More Legal Realism, here.

Monday, April 16, 2012

Law and Society: Do the Powerful Use Law For Social Ordering?

Students sometimes express an understanding of law as immutable moral codes.  Sometimes students begin a Legal Environment class with an inherent understanding that law is a "thing"  - like a tree in the woods - it just exists in nature and grows and develops on its own. I try to expose students to consider that law is the product of humans who make value judgments and public policy decisions about what the law will be and what it will try to accomplish.  Some followers of the Sociological Jurisprudence school of thought might say that law is used as a tool by powerful elements in society to maintain a social ordering that keeps them at the top. Others have said that law is often a crude tool and cannot be wielded like a scalpel to excise only undesirable conduct.

The following clip from the Daily Show reporting the Tucson Brd. of Education's elimination of the K-12 Mexican-American Studies Program addresses some of these points.  I think that it clearly demonstrates that law is manufactured by human beings with agendas to pursue. Law is not a unversal truth or morality that exists naturally.  And in this case, the law is in fact wielded surgically to excise conduct that was not in favor with the ruling class.
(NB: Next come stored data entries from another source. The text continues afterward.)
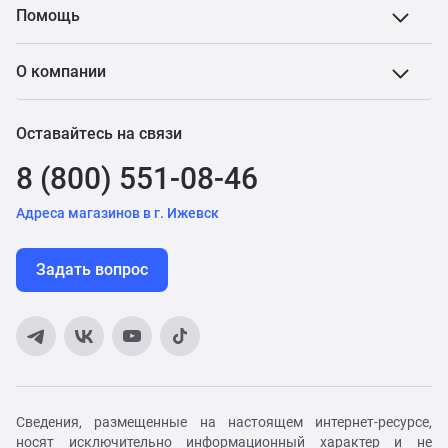
Помощь
О компании
Оставайтесь на связи
8 (800) 551-08-46
Адреса магазинов в г. Ижевск
Задать вопрос
Сведения, размещенные на настоящем интернет-ресурсе,
носят исключительно информационный характер и не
Click here or on image below to see video:

The video may play directly here:

Tuesday, August 30, 2011

Justice Scalia Says Natural Law is Relative

According to Justice Scalia's comments in the video below, "Natural Law" is whatever the majority says it is. So, if the majority decides that same sex marriage (for example) is not to be allowed, then that is what "nature" dictates. It follows, then, that if the majority votes that public corporations should not have the same free speech rights as natural persons, then that should be law, despite constitutional protection (as interpreted by the Supreme Court).  In reading Justice Scalia's comments during oral arguments and his decisions, one would conclude that Justice Scalia fancies himself an historian.  How many times in the course of American history has "natural law" been used to justify denial of basic rights to unpopular minorities? In a democracy, is there not a need for an institution that protects against the tyranny of the majority?

Justice Scalia also queries what qualities of judges make them more qualified to determine what the law is than the democratic majority. This video can be a good device to raise the counter-majoritarion difficulty for class.